In the 1950’s, Lawless worked in and out of music, never straying far from the scene.
At one point, he toured the South with a small group that put in promotional appearances a town or two ahead of an early Ray Charles touring unit.
Later, he worked with the great Ellingtonian trumpeter Rex Stewart.
When we rehearsed, Rex would take rhythm patterns from anywhere and insert them into a tune.
Now, he had about six or eight patterns that he used – but you never knew what tunes they were gonna go into – and he’d end up making it all sound like a big band.
For instance, he used the song “Pick Yourself Up.” He’d take a rhythm pattern like that, and put it in every tune, but make it big.
And it was groovy.
He’d give me the cue just at the end of his solo – oh, and he’d be playing two horns…he’d play two solos simultaneously! We’d always know when to come in.
Everything would be real quiet in a given number, and then all of a sudden it’d be big.
And it was beautiful.
Lawless has a truly spiritual connection to the music, and over the years he has developed a kind of preternatural feeling for when things are right.
Once you take an interest and keep an open mind and open heart, you’ll never be the same.
You’ll never let go, because there’s something about the music, you end up dedicating your entire day and night and week and whole months go by.
And this is what happens: You feel that you can’t do anything else in life.
Of course, you can’t do it 24-7 You have to do other things; you have to read other books. But you always come back. And discipline is a major part of it. Without the discipline, you’re in trouble.

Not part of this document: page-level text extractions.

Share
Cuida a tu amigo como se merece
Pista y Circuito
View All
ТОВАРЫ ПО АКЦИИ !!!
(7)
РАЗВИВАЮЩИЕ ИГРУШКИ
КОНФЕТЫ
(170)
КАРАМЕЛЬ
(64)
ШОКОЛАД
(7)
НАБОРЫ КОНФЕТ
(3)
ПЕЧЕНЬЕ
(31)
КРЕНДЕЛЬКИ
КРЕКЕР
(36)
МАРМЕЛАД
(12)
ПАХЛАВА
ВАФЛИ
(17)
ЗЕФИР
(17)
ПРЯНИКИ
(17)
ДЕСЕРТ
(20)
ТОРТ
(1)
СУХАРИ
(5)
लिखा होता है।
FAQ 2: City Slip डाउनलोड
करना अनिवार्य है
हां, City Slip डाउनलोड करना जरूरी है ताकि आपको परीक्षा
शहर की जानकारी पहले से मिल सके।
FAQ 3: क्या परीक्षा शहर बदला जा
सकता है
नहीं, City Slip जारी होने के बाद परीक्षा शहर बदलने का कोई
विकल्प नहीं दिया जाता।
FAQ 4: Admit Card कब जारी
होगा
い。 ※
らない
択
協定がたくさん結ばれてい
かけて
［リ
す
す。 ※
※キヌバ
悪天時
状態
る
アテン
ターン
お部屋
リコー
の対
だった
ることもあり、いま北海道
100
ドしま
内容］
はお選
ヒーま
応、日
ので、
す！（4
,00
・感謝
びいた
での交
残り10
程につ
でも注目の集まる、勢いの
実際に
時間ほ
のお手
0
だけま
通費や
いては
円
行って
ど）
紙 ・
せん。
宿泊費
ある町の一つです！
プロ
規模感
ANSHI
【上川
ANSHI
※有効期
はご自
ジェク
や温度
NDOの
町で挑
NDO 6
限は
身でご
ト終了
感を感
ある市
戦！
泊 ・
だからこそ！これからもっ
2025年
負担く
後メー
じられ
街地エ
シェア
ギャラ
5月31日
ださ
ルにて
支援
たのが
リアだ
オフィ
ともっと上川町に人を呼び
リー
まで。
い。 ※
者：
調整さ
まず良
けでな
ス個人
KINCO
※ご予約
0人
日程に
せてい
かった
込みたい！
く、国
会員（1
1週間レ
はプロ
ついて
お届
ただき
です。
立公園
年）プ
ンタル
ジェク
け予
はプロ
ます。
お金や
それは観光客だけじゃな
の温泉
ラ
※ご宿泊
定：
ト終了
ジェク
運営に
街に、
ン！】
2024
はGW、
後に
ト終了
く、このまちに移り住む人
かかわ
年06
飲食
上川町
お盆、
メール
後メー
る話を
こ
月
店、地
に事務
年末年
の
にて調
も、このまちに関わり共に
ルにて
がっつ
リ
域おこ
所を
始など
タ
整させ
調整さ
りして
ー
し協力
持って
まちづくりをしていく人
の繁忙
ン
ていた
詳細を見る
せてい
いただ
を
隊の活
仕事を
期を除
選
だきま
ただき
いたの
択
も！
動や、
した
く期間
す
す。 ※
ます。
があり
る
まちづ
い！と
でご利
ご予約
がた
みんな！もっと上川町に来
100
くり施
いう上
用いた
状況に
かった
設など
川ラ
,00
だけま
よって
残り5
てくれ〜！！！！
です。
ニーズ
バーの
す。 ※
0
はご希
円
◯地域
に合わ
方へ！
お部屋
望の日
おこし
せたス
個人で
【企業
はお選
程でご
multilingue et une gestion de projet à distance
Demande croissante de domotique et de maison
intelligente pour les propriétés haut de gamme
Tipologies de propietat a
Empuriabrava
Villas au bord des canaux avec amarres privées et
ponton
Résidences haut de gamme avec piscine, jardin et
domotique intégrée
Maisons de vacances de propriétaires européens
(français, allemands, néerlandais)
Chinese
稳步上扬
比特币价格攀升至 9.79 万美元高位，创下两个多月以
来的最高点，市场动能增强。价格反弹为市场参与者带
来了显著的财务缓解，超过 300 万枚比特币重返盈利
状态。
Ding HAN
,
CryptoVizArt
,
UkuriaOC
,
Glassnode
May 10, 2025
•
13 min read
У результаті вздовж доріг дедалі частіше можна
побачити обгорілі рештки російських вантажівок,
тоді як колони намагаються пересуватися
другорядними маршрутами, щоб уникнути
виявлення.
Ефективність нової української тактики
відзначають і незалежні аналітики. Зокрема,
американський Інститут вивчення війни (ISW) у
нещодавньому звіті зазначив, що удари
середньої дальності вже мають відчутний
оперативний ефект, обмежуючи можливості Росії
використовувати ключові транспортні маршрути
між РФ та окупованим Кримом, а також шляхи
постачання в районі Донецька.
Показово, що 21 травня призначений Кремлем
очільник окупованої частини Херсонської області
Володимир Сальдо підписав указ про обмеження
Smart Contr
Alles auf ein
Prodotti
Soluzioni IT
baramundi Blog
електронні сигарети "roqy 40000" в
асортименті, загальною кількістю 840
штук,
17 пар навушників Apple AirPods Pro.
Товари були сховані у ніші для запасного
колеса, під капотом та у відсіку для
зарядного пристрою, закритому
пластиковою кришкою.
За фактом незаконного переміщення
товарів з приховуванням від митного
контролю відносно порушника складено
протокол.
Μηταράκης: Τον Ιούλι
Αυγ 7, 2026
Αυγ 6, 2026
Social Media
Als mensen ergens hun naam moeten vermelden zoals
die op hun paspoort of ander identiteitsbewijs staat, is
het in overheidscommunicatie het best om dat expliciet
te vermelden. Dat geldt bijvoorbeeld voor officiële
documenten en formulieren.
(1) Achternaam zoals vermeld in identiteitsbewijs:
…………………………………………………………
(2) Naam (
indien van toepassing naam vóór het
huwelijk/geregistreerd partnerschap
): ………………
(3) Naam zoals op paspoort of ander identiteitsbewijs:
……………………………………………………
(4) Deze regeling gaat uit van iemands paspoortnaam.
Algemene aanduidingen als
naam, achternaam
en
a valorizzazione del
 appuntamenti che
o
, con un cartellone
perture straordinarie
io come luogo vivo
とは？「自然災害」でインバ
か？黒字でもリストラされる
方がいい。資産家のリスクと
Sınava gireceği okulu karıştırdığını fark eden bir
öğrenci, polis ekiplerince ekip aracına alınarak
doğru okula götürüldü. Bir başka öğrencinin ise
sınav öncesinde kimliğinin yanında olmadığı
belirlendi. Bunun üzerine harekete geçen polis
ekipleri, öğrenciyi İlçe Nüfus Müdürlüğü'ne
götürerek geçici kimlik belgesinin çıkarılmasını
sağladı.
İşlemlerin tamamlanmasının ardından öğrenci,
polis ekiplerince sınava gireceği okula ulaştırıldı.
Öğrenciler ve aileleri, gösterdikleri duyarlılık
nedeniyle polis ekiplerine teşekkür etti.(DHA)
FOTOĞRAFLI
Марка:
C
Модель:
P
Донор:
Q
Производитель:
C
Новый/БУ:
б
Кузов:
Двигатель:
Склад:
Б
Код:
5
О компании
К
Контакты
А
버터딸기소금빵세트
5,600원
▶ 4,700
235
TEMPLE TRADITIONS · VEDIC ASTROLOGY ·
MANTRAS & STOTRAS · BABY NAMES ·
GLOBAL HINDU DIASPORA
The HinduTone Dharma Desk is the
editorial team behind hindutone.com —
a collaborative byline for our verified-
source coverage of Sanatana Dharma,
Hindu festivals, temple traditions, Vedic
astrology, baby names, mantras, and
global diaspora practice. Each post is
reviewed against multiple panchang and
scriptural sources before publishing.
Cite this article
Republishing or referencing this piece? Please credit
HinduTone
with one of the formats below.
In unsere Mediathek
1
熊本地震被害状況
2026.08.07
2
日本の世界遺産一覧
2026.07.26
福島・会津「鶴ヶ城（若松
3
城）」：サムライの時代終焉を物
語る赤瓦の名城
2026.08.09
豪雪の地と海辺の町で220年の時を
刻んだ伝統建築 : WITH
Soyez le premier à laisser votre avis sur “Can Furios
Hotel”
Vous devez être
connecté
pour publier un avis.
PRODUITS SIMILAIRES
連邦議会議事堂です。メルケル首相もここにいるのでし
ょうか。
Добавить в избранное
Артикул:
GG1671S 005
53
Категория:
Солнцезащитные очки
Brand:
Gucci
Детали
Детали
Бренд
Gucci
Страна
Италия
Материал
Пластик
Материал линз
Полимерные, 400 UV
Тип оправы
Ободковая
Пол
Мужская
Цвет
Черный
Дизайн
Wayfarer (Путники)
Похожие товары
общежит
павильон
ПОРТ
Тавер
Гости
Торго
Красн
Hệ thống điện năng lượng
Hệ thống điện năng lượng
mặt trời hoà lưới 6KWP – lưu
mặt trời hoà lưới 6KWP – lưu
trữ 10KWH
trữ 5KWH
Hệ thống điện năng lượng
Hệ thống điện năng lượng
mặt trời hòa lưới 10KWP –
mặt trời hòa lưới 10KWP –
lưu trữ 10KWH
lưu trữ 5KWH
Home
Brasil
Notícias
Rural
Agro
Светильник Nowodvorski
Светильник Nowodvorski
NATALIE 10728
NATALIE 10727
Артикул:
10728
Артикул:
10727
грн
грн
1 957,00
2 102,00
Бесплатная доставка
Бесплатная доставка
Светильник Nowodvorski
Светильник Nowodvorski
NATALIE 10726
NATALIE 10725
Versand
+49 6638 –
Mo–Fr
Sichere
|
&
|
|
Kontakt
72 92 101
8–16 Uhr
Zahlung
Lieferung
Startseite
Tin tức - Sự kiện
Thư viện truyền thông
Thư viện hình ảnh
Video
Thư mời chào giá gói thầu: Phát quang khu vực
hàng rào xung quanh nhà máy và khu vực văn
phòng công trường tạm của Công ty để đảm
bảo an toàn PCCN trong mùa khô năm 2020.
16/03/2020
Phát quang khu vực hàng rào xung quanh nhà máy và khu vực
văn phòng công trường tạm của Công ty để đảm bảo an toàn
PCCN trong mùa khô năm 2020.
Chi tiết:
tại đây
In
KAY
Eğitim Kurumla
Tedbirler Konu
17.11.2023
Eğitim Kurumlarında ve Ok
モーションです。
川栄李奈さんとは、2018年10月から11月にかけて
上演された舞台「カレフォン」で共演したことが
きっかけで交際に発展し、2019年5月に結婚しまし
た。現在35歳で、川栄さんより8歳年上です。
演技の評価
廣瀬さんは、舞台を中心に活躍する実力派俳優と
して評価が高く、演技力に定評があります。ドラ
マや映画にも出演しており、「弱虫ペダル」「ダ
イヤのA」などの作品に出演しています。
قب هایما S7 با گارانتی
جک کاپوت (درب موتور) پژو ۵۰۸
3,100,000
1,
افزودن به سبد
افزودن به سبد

But, in music, if you’re serious, it grabs you so that you don’t even know you’re being disciplined.
You’re floating on a cloud that’s not even come down from the sky, man. That’s how it grabbed me.
I could play any popular style if I needed to. But that’s not where my mojo’s at.
Bebop is my mojo, and that’s the major. Everybody has a major. That’s mine. I wouldn’t trade it for anything.
In fact, it’s just the kind of thing where you’d like to live your life all over again so you’d appreciate it even more!
Throughout, Rudy has maintained his sense of humor Here he is on the subject of cruise ships.
I’ve worked a lot of them and I’ve had a ball doing it. The first time I went out, I got sick with my heart thing because I was eating up all that chocolate while I was on board from the buffet.
You come back to work on another ship and you see them all eating and you think, ‘Oh man.’
And another thing on the cruises.
There’ll be like five Caribbean guys, man. Five pieces in the band, and 3,000 people on the ship, but everybody, black and white, will be saying, “Yeah, mon. No problem, mon!” Five Caribe guys on the boat and everyone talks like they’re from Barbados! The workers, and the guests!
That’s because of that Caribe language. It sings, it dances, and you feel like you have to have a piece of it for yourself.
It’s part of the beauty, man. In the end, it’s all beauty.